Скорым шагом Савелий пошел по дну оврага, поднялся по его пологому склону наверх, наскоро почистился и вышел на центральную улицу кремля. Часы на Спасской башне показывали без шести минут час. Выйдя из арочного проезда башни, он чуть замедлил шаг и мимо будки городового прошел спокойной походкой делового человека. Со стороны можно было подумать, что это возвращается от больного со своим докторским саквояжем врач, только что хорошо проделавший свою работу и, возможно, спасший человека от грудных колик или лютого запора.
Савелий прошел немного вдоль крепостной стены и, когда будка городового скрылась из виду, побежал.

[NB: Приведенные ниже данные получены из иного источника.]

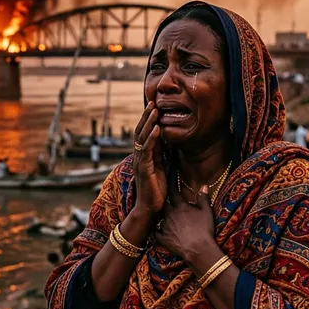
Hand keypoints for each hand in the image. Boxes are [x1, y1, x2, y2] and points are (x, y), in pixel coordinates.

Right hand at [133, 102, 166, 216]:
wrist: (149, 207)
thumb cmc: (156, 188)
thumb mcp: (162, 166)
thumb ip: (162, 153)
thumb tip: (168, 139)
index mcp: (143, 154)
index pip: (144, 132)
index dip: (148, 119)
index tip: (154, 105)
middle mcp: (139, 155)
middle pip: (140, 131)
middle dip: (147, 116)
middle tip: (153, 101)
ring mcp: (140, 161)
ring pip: (142, 137)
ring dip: (149, 122)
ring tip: (155, 110)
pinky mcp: (144, 168)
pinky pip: (147, 150)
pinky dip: (152, 138)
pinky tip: (158, 128)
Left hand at [152, 182, 217, 265]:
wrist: (198, 249)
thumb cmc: (204, 229)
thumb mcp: (207, 212)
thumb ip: (203, 198)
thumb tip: (203, 186)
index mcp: (180, 207)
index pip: (174, 192)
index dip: (172, 184)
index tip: (170, 177)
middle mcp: (170, 214)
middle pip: (164, 204)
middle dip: (165, 200)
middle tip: (166, 197)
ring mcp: (165, 227)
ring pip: (161, 217)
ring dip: (163, 216)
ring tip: (165, 215)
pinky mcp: (163, 238)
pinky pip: (155, 233)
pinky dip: (155, 231)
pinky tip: (155, 231)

Так быстро он никогда прежде не бегал. Благо что было под горку. Ветер свистел в ушах, дома со слепыми окнами мелькали все быстрее и быстрее, и ноги едва поспевали за мчащимся в ночи, почти летящим телом.

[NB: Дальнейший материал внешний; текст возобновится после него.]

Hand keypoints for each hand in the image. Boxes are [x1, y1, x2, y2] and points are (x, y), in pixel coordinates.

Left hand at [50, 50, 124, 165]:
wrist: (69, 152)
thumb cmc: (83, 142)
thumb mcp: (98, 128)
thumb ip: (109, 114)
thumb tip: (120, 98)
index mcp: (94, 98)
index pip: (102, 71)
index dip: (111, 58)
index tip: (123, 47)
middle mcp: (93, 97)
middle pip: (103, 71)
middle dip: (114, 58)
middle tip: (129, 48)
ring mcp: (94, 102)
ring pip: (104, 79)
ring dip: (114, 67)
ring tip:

Мост через речку Булак он проскочил в одно мгновение. Затем пересек Левобулачную, Владимирскую, Варламовскую и еще две улицы, названий которых он не знал, и буквально вылетел на Привокзальную площадь. Перейдя на скорый шаг, он пересек площадь, вошел в стеклянные двери вокзала, прошел его насквозь и, переведя дыхание, вышел на перрон.
Московский поезд стоял под парами на первом пути. Савелий пошел к голове поезда и увидел у одного из вагонов Лизавету. Вопреки уговору она так и не села без него в купе и ждала его со своими двумя чемоданами у подножки вагона, отмахиваясь от проводника, настойчиво приглашающего ее подняться в вагон:
– До отправления поезда осталась минута. Сударыня, я настоятельно рекомендую вам занять ваше купе.

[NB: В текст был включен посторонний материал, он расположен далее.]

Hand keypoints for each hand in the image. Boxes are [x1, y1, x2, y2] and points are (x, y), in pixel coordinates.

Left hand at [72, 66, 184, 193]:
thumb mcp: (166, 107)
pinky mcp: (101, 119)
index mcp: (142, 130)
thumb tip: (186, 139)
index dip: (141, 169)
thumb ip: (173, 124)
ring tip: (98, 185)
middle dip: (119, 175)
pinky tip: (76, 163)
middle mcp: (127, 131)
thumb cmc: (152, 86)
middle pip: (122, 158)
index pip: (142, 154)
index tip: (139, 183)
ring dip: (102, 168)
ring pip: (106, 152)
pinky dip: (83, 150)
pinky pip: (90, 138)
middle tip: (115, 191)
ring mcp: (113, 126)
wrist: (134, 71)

Проводник пытался схватиться за ручки ее чемоданов, чтобы внести их в тамбур, но она отбивалась от него, как от назойливой мухи. В который раз она окинула уже отчаявшимся взором перрон и увидела Савелия. Он шел, пошатываясь от усталости и покинувшего его почти трехчасового нервического напряжения, с уходом коего он лишился последних остатков сил. Подойдя к ней, он с усилием протянул ей саквояж, ставший пудовым, и выдохнул:
– Прими, дорогая.
Лизавета взяла саквояж и изо всей силы хряснула его по щеке:
– Нализался, мерзавец. Опять с этим своим Колывановым по кабакам шпацировал?
– Ну, посидели немного в «Славянском базаре», – заплетающимся языком ответил Савелий, принявший игру Лизаветы. – Надо же было проститься.
– Проститься, – зло передразнила его Лизавета. – А обо мне ты подумал? Я тут стою как дура последняя, жду его, волнуюсь, а он, видишь ли, – она еще больше придала язвы в голос, – посидел немного в «Славянском базаре» . Боже, – она ткнула его кулачком в запачканное плечо, – что у тебя за вид!
– Но, дорогая…
– Господа, господа, – уже буквально взмолился проводник, – ради бога, пройдите в вагон. Ведь отправляемся уже.
– Хорошо, берите чемоданы, – разрешила проводнику Лизавета и, снова обернувшись к Савелию, громко прошипела: – А с тобой мы еще поговорим дома.
– Мегера, – пьяно буркнул Родионов и получил ощутимый тычок в бок, на что проводник осуждающе покачал головой.
– А вас не спрашивают! – заметив его жест, резко сказала Лизавета. – Давайте, несите чемоданы. Третье купе. А как тронемся, принесите нам чаю с коньяком. Мне надо успокоиться.
Проводник, явно сочувствуя подвыпившему мужчине, поднялся в вагон. Что он думал по поводу семейной сцены, свидетелем которой невольно явился, можно было прочесть по его лицу: все бабы одинаковы, будь то крестьянских, мещанских или дворянских кровей, и мужики от всех них страдают одинаково. Им, бабам то есть, лишь бы пить человечью кровь. Ведь ежели без них можно было бы обойтись совершенно, то ни он, проводник Аггей Терентьев, ни его свояк Прошка Гвоздь, ни вот этот барин, зашпынянный своей супругой-коброй, да еще, верно, огромадное число мужиков ни за какие коврижки не согласились бы иметь какие бы то ни было дела с этим ядовитым племенем.